Sun, 24 Sep 2000

Is society condoning extramarital affairs?

By Tuti Gintini

JAKARTA (JP): Extramarital affairs seem to occur every day and everywhere, involving celebrities, business people, housewives, government officials and even heads of state. Gossip about such affairs frequently appears in the print and electronic media.

Lula Kamal has often been rumored to have had an affair with a businessman. Bella Saphira is in the same boat. A businessman's wife reportedly scratched her face at a cafe in South Jakarta, accusing Bella of having taken away her husband.

As an artist, Lula Kamal admitted that there were men who tried to get close to her. She also admitted that she had once fallen in love with a married man.

"I listened to my conscience, though, and stopped this relationship because I was sure it would never benefit me," she said.

For Lula, this experience was her first and last. "I'm very careful now. If I like a man, who happens to be have married, I will quickly try to deal with my feelings. It's only a waste of time building a relationship with a man without knowing where it will take you," she said.

In real life, it may happen that both husbands and wives have their own affairs. It is not surprising, therefore, to find a lot of Indonesian and Hollywood films exploring this theme. Fatal Attraction (1987), is one example. Starring Glen Close and Michael Douglas, the film shows how a family disintegrates because the husband (Douglas) has an affair with another woman (Close). Falling in Love (1984) is another example. Meryl Streep and Robert de Niro, both married, work at different offices. Commuting to and from their offices on the same tram every day leads to them to falling in love. This is what society is like. In New York or in Jakarta, it is just the same.

The office, in fact, is a place most conducive to the development of an affair. But if an affair grows and develops in the same office, experience shows that it is almost always the case that one side is the loser. In this respect, it is usually the woman who has to make a substantial sacrifice: moving to another office. Remember the Clinton affair, in which Lewinsky had to be "banished" far from the White House.

According to Yati Utoyo Lubis, a psychologist, there is nothing wrong with admiring someone of a different sex and having him/her as a friend to talk to from the heart. You must be aware, however, when this relationship gives a red signal, an indication that it is no longer just a relationship between friends. It is a red alert, says Yati Utoyo, if you begin to frequently think about him/her, have a deep longing for him/her or even imagine having an affair with the person. You must also be watchful if you begin to think that you are nothing without them or if you begin to compare him/her to your own partner and regret your commitment with your own partner.

Meanwhile, Debra Yatim, an activist, said in a recent seminar on extramarital affairs that in a society undergoing rapid changes in the social, economic and other sectors, families are uprooted from their homes and communities and people will find themselves increasingly further away from their traditional values. It is just like hoping for a miracle, therefore, to expect that in such a situation love can continue to constantly grow.

It is often the case, said Debra, that a husband and wife try hard to keep their love aflame but fail because of the fast changes in society. As urbanites, we have grown into people of great complexity and varied needs and aspirations.

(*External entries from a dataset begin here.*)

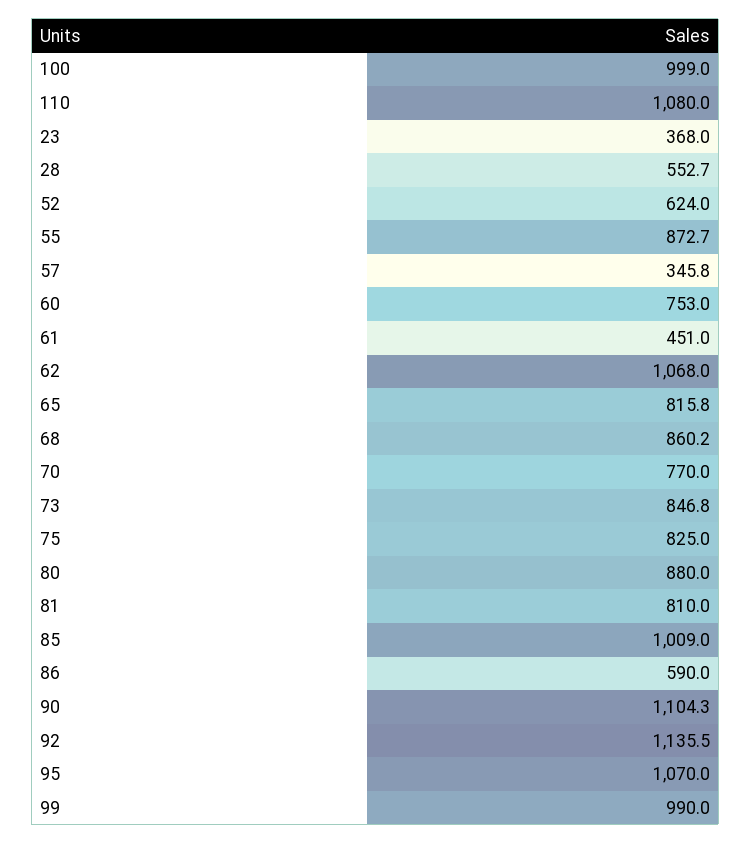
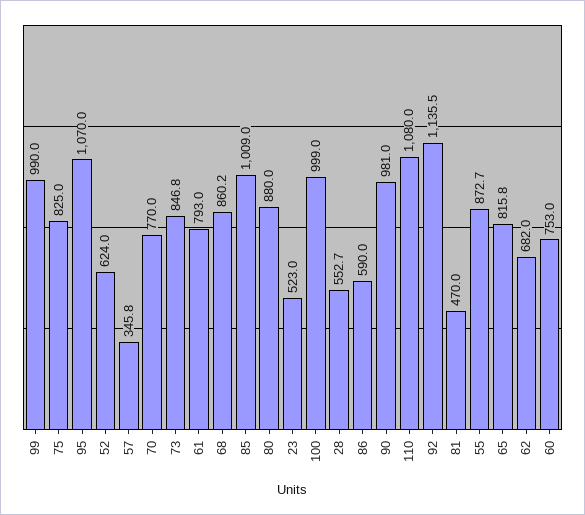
  {
    "100": 999,
    "110": 1080,
-   "23": 368,
+   "23": 523,
    "28": 552.7,
    "52": 624,
    "55": 872.7,
    "57": 345.8,
    "60": 753,
-   "61": 451,
+   "61": 793,
-   "62": 1068,
+   "62": 682,
    "65": 815.8,
    "68": 860.2,
    "70": 770,
    "73": 846.8,
    "75": 825,
    "80": 880,
-   "81": 810,
+   "81": 470,
    "85": 1009,
    "86": 590,
-   "90": 1104.3,
+   "90": 981,
    "92": 1135.5,
    "95": 1070,
    "99": 990
  }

Quoting the results of research conducted by Michael Gurevitch of the Massachusetts Institute of Technology, she said that in a span of 100 days, an urban individual made contact with some 500 people. Research on social psychology by Stanley Milligan has even come up with the finding that owing to modern communications in urban life, a person can have an average of 2,500 acquaintances.

"On the one hand, there is a chance of making many acquaintances and, on the other, our own partner cannot meet all our needs, so why must an affair come as a surprise?," she queried.

Yati Utoyo tried to describe, from a psychological viewpoint, the types of people who have a lover or have an affair. First there is the coveter's type. They have a lover simply to prove that they can get another lover. Then we have the savior's type. They feel needed by the lover because the lover's partner fails to give her what she longs to have. Then there is the challenger's type. They keep a lover because they love passion, risks and challenges. There is also the noncommittal type. These people love freedom and have an affair simply because they are afraid of making a commitment. They hate responsibility, which is inherent in a marriage. Finally, we have the admired type. They usually enjoy being admired by their lover.

A lot has been written and discussed, formally or otherwise, about another lover in someone's married life. According to Yati, many believe that having affairs, considered a taboo previously, is now an increasingly common practice in major cities.

The world of the preceding generation was indeed different from that of the present-day generation. A pledge of life-long loyalty to one's partner made by the preceding generation was shorter-lived than the same pledge made by today's generation. Yati said that women of today enjoy greater freedom and independence than their predecessors, so they also have the courage not to accept anything that fails to satisfy them in their married lives.

In major cities, indifference or the mind-my-or-your-own- business attitude has led to permissiveness in human behavior. But one thing remains, a reflection of a double standard in the matter of affairs, namely, that an affair is acceptable in the case of a man but not in the case of a woman.